(Stored items from a collection)
========

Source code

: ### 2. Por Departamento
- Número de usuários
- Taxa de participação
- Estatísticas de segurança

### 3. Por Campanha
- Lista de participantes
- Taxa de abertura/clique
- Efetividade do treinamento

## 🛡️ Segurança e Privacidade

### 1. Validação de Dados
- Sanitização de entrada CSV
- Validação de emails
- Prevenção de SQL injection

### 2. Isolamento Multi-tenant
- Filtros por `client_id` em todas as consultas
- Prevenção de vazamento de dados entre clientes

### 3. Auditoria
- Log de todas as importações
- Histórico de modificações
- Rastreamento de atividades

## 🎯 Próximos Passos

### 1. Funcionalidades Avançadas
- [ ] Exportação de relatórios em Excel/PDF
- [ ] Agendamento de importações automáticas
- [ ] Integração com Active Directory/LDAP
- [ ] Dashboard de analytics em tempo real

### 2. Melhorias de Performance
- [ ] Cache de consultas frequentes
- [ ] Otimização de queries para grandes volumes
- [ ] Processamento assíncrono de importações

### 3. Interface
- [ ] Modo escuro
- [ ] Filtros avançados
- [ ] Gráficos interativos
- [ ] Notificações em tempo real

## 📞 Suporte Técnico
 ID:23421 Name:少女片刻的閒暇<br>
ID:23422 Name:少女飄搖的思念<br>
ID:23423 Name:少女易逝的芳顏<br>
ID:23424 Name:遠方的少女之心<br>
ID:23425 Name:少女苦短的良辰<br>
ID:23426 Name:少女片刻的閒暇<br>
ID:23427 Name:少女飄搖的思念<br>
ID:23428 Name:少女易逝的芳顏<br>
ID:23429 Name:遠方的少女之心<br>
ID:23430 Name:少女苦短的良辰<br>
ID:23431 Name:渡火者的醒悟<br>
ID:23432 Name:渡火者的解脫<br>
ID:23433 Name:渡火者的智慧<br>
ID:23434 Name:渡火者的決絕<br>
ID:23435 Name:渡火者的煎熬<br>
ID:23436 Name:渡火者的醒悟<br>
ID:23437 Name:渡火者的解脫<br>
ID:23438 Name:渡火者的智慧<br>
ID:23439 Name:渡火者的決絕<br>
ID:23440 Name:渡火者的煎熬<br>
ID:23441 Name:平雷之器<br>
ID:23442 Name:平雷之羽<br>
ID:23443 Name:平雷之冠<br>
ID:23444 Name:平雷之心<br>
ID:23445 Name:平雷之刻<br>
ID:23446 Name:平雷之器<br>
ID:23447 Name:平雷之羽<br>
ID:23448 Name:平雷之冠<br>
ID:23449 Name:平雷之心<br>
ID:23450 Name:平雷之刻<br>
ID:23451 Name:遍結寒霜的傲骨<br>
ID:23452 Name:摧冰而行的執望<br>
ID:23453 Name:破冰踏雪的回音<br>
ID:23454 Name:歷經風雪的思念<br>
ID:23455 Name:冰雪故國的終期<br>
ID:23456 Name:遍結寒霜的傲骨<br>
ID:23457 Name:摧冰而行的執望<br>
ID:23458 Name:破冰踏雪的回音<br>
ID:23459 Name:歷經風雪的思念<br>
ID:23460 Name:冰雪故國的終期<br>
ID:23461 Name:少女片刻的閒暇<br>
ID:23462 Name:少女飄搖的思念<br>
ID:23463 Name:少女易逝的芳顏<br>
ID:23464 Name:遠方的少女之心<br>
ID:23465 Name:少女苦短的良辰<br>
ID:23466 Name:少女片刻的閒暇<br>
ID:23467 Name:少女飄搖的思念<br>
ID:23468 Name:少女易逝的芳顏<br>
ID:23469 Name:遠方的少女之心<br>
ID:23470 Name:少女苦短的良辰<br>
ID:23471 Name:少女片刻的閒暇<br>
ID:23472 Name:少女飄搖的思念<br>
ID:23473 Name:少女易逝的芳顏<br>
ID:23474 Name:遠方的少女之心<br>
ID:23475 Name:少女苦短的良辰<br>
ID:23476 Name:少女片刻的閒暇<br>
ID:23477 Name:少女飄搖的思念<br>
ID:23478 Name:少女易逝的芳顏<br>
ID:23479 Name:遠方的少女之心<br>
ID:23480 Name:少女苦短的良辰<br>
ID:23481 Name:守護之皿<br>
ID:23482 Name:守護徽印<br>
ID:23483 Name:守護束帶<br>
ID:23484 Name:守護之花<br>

========

__What you will do__:
Lay out every line of the records above as a JSON list of strings, one string per line, and leave out the blank lines.

__Written answer__:
[
  "Source code",
  ": ### 2. Por Departamento",
  "- Número de usuários",
  "- Taxa de participação",
  "- Estatísticas de segurança",
  "### 3. Por Campanha",
  "- Lista de participantes",
  "- Taxa de abertura/clique",
  "- Efetividade do treinamento",
  "## 🛡️ Segurança e Privacidade",
  "### 1. Validação de Dados",
  "- Sanitização de entrada CSV",
  "- Validação de emails",
  "- Prevenção de SQL injection",
  "### 2. Isolamento Multi-tenant",
  "- Filtros por `client_id` em todas as consultas",
  "- Prevenção de vazamento de dados entre clientes",
  "### 3. Auditoria",
  "- Log de todas as importações",
  "- Histórico de modificações",
  "- Rastreamento de atividades",
  "## 🎯 Próximos Passos",
  "### 1. Funcionalidades Avançadas",
  "- [ ] Exportação de relatórios em Excel/PDF",
  "- [ ] Agendamento de importações automáticas",
  "- [ ] Integração com Active Directory/LDAP",
  "- [ ] Dashboard de analytics em tempo real",
  "### 2. Melhorias de Performance",
  "- [ ] Cache de consultas frequentes",
  "- [ ] Otimização de queries para grandes volumes",
  "- [ ] Processamento assíncrono de importações",
  "### 3. Interface",
  "- [ ] Modo escuro",
  "- [ ] Filtros avançados",
  "- [ ] Gráficos interativos",
  "- [ ] Notificações em tempo real",
  "## 📞 Suporte Técnico",
  " ID:23421 Name:少女片刻的閒暇<br>",
  "ID:23422 Name:少女飄搖的思念<br>",
  "ID:23423 Name:少女易逝的芳顏<br>",
  "ID:23424 Name:遠方的少女之心<br>",
  "ID:23425 Name:少女苦短的良辰<br>",
  "ID:23426 Name:少女片刻的閒暇<br>",
  "ID:23427 Name:少女飄搖的思念<br>",
  "ID:23428 Name:少女易逝的芳顏<br>",
  "ID:23429 Name:遠方的少女之心<br>",
  "ID:23430 Name:少女苦短的良辰<br>",
  "ID:23431 Name:渡火者的醒悟<br>",
  "ID:23432 Name:渡火者的解脫<br>",
  "ID:23433 Name:渡火者的智慧<br>",
  "ID:23434 Name:渡火者的決絕<br>",
  "ID:23435 Name:渡火者的煎熬<br>",
  "ID:23436 Name:渡火者的醒悟<br>",
  "ID:23437 Name:渡火者的解脫<br>",
  "ID:23438 Name:渡火者的智慧<br>",
  "ID:23439 Name:渡火者的決絕<br>",
  "ID:23440 Name:渡火者的煎熬<br>",
  "ID:23441 Name:平雷之器<br>",
  "ID:23442 Name:平雷之羽<br>",
  "ID:23443 Name:平雷之冠<br>",
  "ID:23444 Name:平雷之心<br>",
  "ID:23445 Name:平雷之刻<br>",
  "ID:23446 Name:平雷之器<br>",
  "ID:23447 Name:平雷之羽<br>",
  "ID:23448 Name:平雷之冠<br>",
  "ID:23449 Name:平雷之心<br>",
  "ID:23450 Name:平雷之刻<br>",
  "ID:23451 Name:遍結寒霜的傲骨<br>",
  "ID:23452 Name:摧冰而行的執望<br>",
  "ID:23453 Name:破冰踏雪的回音<br>",
  "ID:23454 Name:歷經風雪的思念<br>",
  "ID:23455 Name:冰雪故國的終期<br>",
  "ID:23456 Name:遍結寒霜的傲骨<br>",
  "ID:23457 Name:摧冰而行的執望<br>",
  "ID:23458 Name:破冰踏雪的回音<br>",
  "ID:23459 Name:歷經風雪的思念<br>",
  "ID:23460 Name:冰雪故國的終期<br>",
  "ID:23461 Name:少女片刻的閒暇<br>",
  "ID:23462 Name:少女飄搖的思念<br>",
  "ID:23463 Name:少女易逝的芳顏<br>",
  "ID:23464 Name:遠方的少女之心<br>",
  "ID:23465 Name:少女苦短的良辰<br>",
  "ID:23466 Name:少女片刻的閒暇<br>",
  "ID:23467 Name:少女飄搖的思念<br>",
  "ID:23468 Name:少女易逝的芳顏<br>",
  "ID:23469 Name:遠方的少女之心<br>",
  "ID:23470 Name:少女苦短的良辰<br>",
  "ID:23471 Name:少女片刻的閒暇<br>",
  "ID:23472 Name:少女飄搖的思念<br>",
  "ID:23473 Name:少女易逝的芳顏<br>",
  "ID:23474 Name:遠方的少女之心<br>",
  "ID:23475 Name:少女苦短的良辰<br>",
  "ID:23476 Name:少女片刻的閒暇<br>",
  "ID:23477 Name:少女飄搖的思念<br>",
  "ID:23478 Name:少女易逝的芳顏<br>",
  "ID:23479 Name:遠方的少女之心<br>",
  "ID:23480 Name:少女苦短的良辰<br>",
  "ID:23481 Name:守護之皿<br>",
  "ID:23482 Name:守護徽印<br>",
  "ID:23483 Name:守護束帶<br>",
  "ID:23484 Name:守護之花<br>"
]